**EXERCISE DETAILS:** Please find the lines in the entries below that contain the word "this", and copy each one.

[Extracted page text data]
----

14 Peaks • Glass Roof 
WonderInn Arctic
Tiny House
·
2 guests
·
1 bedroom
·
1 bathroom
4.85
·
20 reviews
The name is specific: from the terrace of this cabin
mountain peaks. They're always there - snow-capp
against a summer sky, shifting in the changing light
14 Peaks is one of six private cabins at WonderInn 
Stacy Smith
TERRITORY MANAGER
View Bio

----

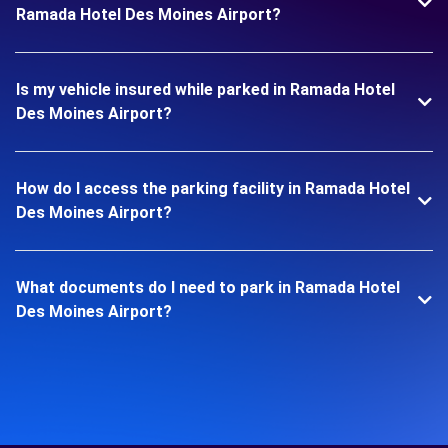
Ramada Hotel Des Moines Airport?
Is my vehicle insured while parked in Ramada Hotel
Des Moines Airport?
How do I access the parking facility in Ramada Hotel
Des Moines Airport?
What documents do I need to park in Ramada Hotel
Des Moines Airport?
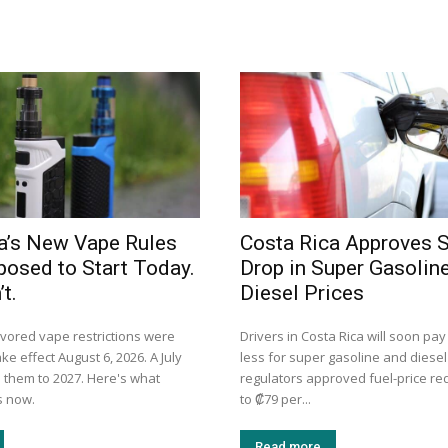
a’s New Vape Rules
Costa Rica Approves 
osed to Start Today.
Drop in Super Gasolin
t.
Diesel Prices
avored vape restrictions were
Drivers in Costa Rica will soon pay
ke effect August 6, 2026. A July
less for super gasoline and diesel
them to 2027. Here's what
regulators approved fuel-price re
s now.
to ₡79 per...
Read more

----

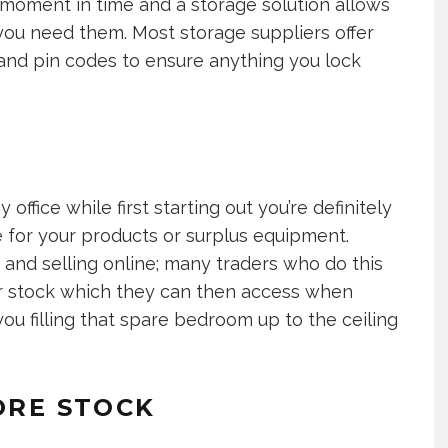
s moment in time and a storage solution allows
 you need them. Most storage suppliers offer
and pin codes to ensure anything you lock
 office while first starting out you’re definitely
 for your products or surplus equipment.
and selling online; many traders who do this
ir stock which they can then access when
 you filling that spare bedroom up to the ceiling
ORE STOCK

----

**SOLVED EXERCISE:**
The name is specific: from the terrace of this cabin
and selling online; many traders who do this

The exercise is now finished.